What if the recipient won't accept the letter?
Recipients have discretion to require their own forms or formats. Banks, the IRS, the SSA, and most healthcare providers have specific forms they require — present those instead. Government offices may want their state's POA form. If the recipient is private (a delivery service, a school, a contractor), call ahead and ask what they need; some will only accept their own form. The letter in this pack is a generic standard that works for many small matters but is not universally accepted for sensitive transactions.
How specific should I be?
More specific is better for two reasons. First, recipients are more likely to accept a narrowly drafted letter ('to pick up the medical records for John Doe, DOB 1/1/1990, dated August 15, 2025') than a vague one ('to handle my affairs'). Second, narrow authorizations are harder for an agent to abuse. Name the task, the date or date range, the recipient if known, and any constraints (max dollar amount, specific account number, etc.).
Can the agent do anything else with the letter?
Only what the letter says.
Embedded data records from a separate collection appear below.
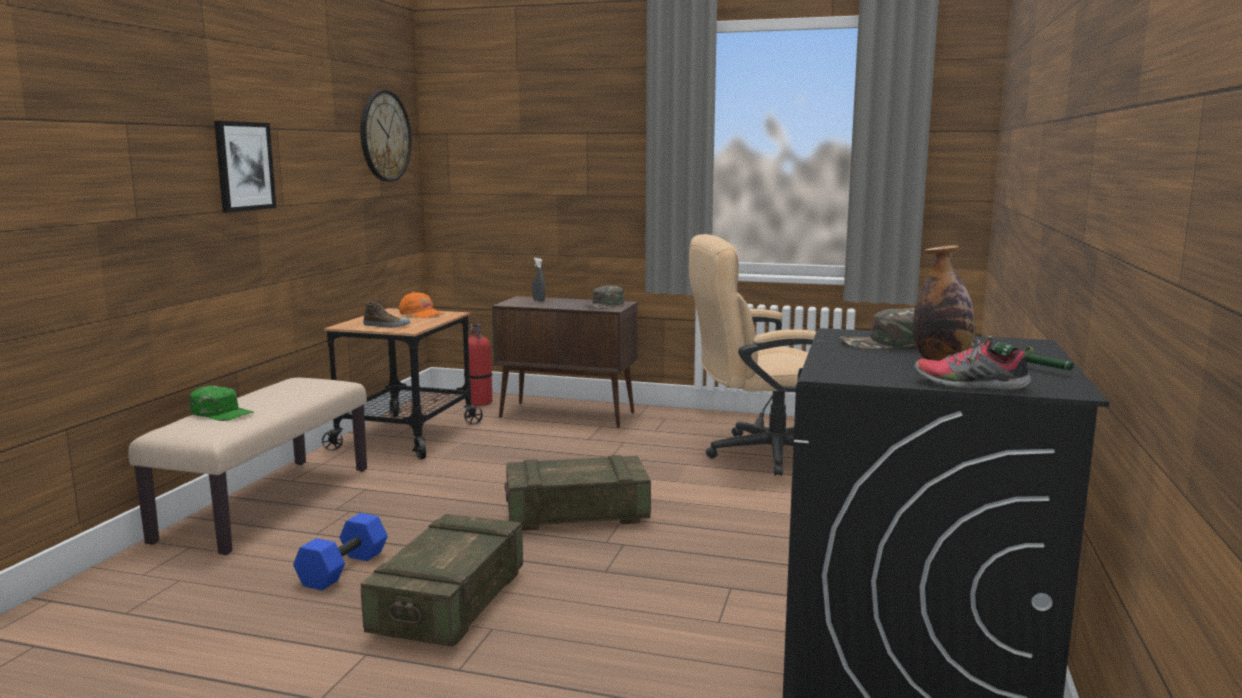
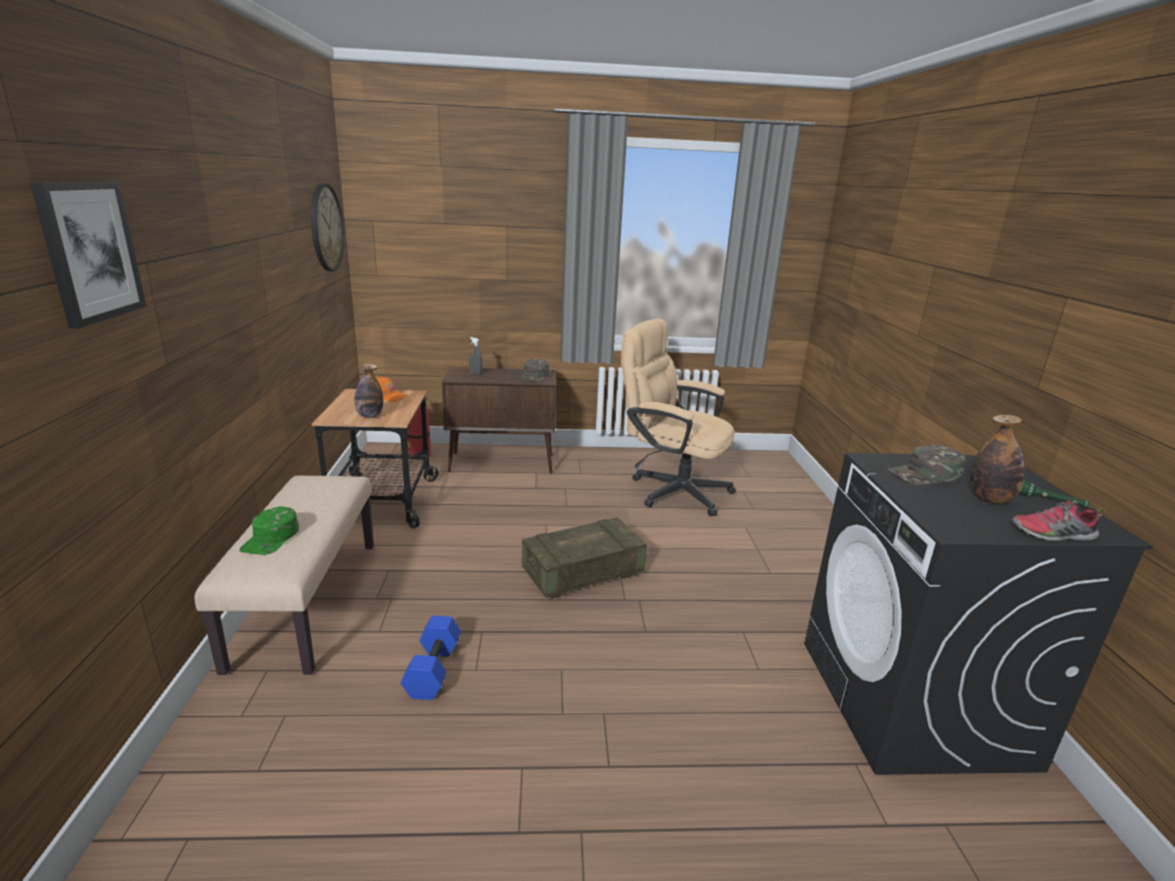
camera: 20 degrees left, 10 degrees up
(222, 413) = (271, 538): green cap -> green cap turned 90 degrees clockwise
(244, 166) = (240, 284): picture -> picture (90, 251)
(386, 326) = (370, 416): shoe -> bottle
(450, 603) = (551, 692): crate -> none
(761, 454) = (671, 489): beige office chair -> beige office chair turned 60 degrees clockwise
The pack's letter explicitly limits the agent to the scope you write. If the agent tries to use it for something else, the recipient should refuse. Risks of overbroad authorizations: someone uses your authorization to access something you didn't intend, then claims they thought it was covered. Tight scoping is the only protection here.
Can I revoke it?
Yes, at any time, by writing to whoever holds the letter (the agent, the recipient if applicable). The pack's letter automatically expires on the date you set, but you can revoke earlier if circumstances change. Send the revocation in writing — text, email, or letter — and ask the agent to return any copies.
Should the agent bring ID?
Yes — the pack's letter says they should present photo ID with the letter. Recipients want to verify the person presenting the letter is the person you named. Without ID, the letter is essentially anonymous and most recipients will refuse it. The agent should also bring contact info for you in case the recipient wants to verify by phone before acting.

Pike provides plain-language legal information, not legal advice. State and local rules change. If money, custody, or your housing is on the line, talk to a licensed attorney or your local legal aid office.